Task statement: Retrieve every line of the data holding the word "proposal".
---*---
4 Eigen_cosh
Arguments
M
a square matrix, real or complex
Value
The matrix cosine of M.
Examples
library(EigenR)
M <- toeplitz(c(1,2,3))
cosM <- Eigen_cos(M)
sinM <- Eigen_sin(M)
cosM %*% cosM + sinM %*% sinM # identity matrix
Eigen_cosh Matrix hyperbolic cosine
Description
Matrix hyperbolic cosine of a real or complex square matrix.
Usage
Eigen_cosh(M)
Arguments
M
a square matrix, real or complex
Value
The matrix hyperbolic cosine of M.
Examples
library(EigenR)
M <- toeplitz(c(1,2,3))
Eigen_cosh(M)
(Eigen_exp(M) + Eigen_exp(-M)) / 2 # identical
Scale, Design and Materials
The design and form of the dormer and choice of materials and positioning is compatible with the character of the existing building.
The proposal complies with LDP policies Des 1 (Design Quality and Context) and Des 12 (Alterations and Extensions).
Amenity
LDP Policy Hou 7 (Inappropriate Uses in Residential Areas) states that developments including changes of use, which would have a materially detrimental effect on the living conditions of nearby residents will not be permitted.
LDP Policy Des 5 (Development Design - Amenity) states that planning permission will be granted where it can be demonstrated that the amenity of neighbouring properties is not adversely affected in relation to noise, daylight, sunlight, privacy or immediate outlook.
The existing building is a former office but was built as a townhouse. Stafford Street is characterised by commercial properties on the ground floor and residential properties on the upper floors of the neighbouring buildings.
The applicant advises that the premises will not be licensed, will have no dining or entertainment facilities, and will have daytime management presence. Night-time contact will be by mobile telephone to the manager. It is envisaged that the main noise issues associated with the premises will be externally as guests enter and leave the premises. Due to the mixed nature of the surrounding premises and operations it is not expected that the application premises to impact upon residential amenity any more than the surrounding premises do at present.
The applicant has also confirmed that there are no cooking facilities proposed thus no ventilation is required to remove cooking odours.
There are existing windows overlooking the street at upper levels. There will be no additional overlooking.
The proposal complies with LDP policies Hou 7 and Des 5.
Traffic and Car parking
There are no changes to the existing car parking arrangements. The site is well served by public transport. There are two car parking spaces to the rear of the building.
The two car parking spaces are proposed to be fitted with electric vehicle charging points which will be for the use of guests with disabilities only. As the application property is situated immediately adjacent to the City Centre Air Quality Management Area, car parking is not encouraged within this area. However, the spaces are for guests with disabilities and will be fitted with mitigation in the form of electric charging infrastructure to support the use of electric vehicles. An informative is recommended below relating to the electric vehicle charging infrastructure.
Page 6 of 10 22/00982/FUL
---*---
Response to the task:
The proposal complies with LDP policies Des 1 (Design Quality and Context) and Des 12 (Alterations and Extensions).
The proposal complies with LDP policies Hou 7 and Des 5.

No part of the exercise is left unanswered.